Where new writing finds its voice
Poem

Still young to look at

Alexander Fry

And yet

My sight has seen, and is blotchy with the stamp of a hundred suns.
My ears will keep ringing like ignored alarms,
My gums hitch themselves up around my teeth and wade through sugary seas.
Even my toes won’t bed into sand like they used to;
One of them annoyingly seems splinted by its own cartilage.

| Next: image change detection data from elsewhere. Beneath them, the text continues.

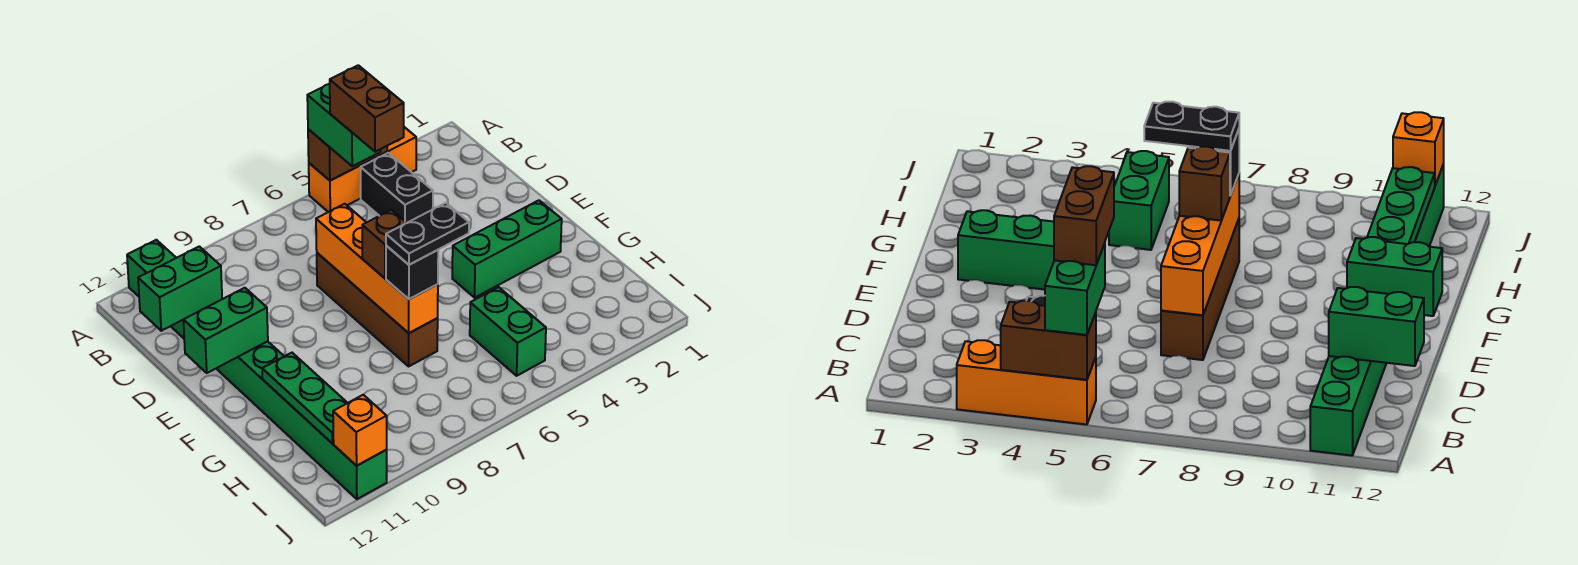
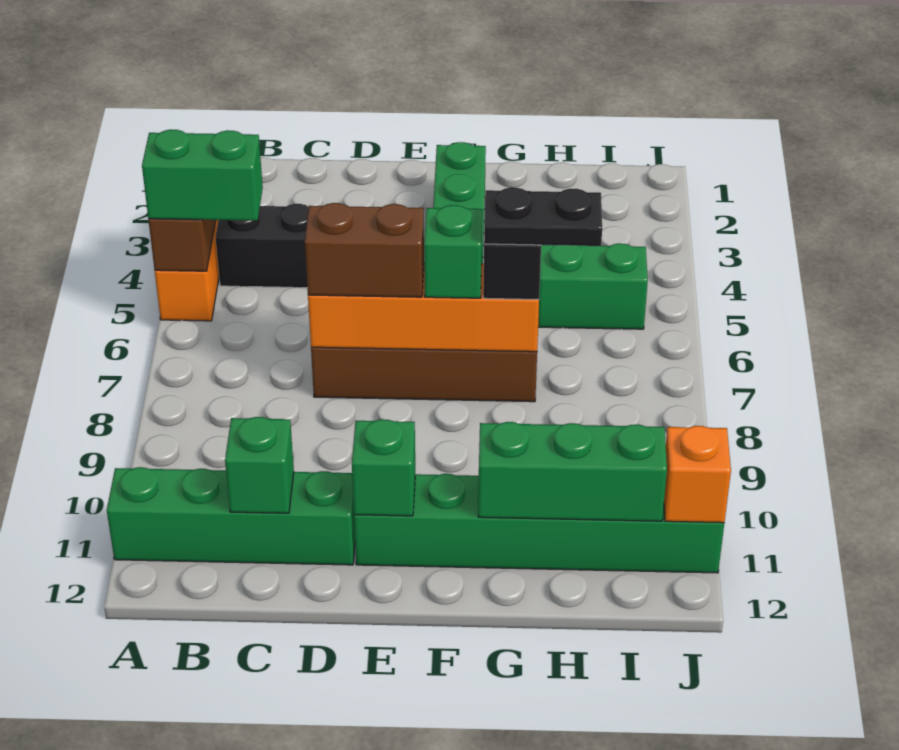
brown 1x2 brick [330,65,404,152] -> brown 1x2 brick moved to [305,203,424,297]
green 1x2 brick [138,246,222,331] -> green 1x1 brick [225,417,294,513]
green 1x2 brick [183,288,268,373] -> green 1x1 brick [352,419,415,516]
brown 1x1 brick [362,210,406,278] -> green 1x1 brick [424,205,482,298]
black 1x2 plate [386,203,469,265] -> black 1x2 plate turned to [484,187,602,246]
green 1x3 plate [262,353,347,443] -> green 1x3 brick [478,422,667,521]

All these accolades accompany me to my next engagement,
They sit as cargo in my reflection of a grubby train window.

Incidentals:

Just outside Shrewsbury trackside foliage rises up and smothers carriage
for several miles. No-one reacts.

Between Shrewsbury and Wellington, crippled builder tells me: it’s all very well 
having computers but we’ll always need places to house them.

Nowhere near Telford and sky takes on pearlescent quality, fields have yellow
tinge, earth probably quite dry.

Birmingham: much track lights up, also, light picks out row of poplars in v.
strong green in front of patchwork fence, and lewdly imposing bank of black cloud.

The second hand of a station clock set to music ...

Incidentally the engagement:
Still young to look at
And although there is no trust left between us,
You looked upon my bare arms
And the veins that dance down to my palms
As we sat in the back of your little black car,
And the wettest rain slid silently past.